### [TO-DO ITEM]
Print the entries below again exactly as they stand, but skip any picture.

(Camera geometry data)
----
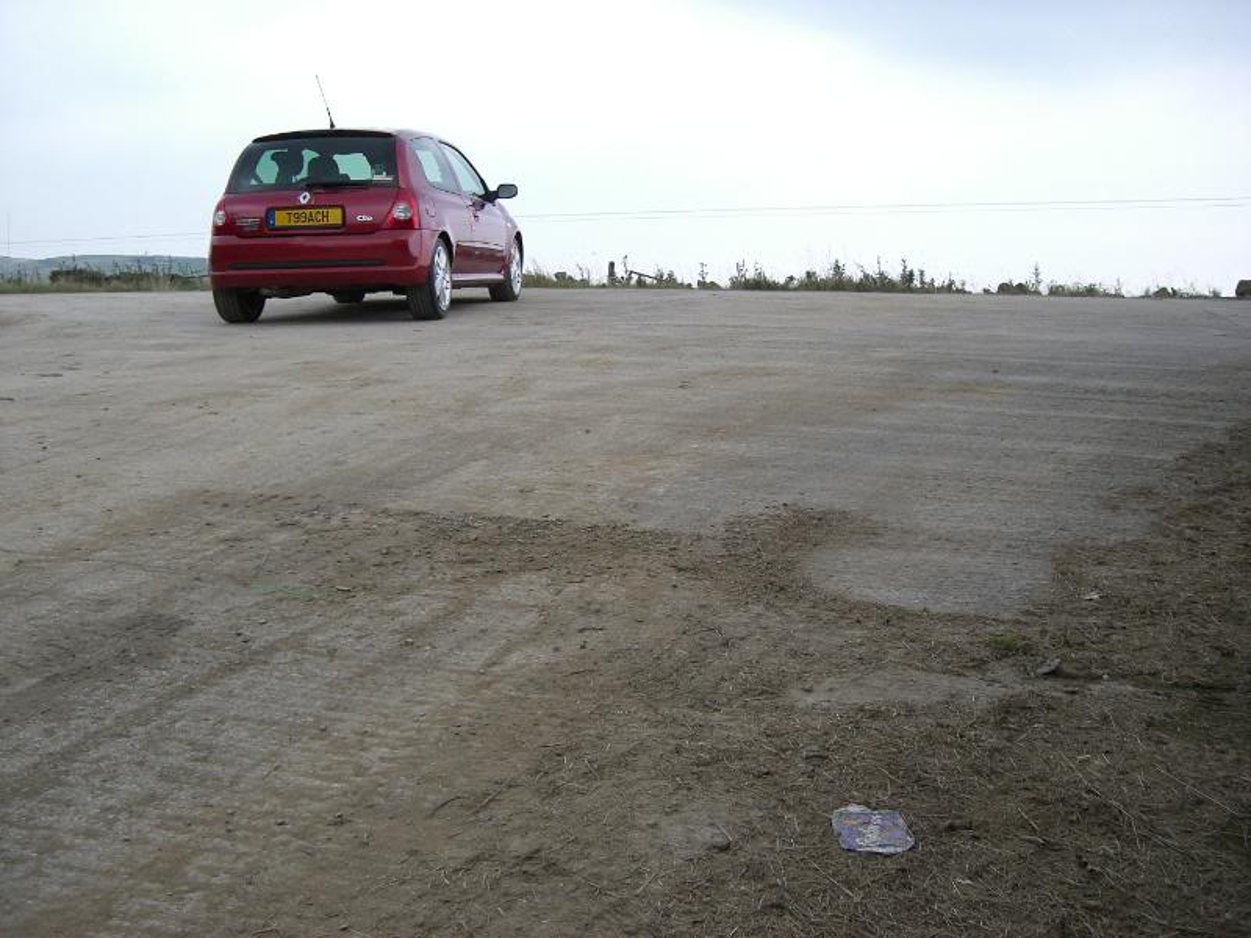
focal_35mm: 38
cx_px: 626
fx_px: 1373
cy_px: 469
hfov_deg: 49.0
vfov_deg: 37.7
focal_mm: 6.2
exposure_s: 1/200
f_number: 2.7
----
### [EXERCISE RESULT]
focal_35mm: 38
cx_px: 626
fx_px: 1373
cy_px: 469
hfov_deg: 49.0
vfov_deg: 37.7
focal_mm: 6.2
exposure_s: 1/200
f_number: 2.7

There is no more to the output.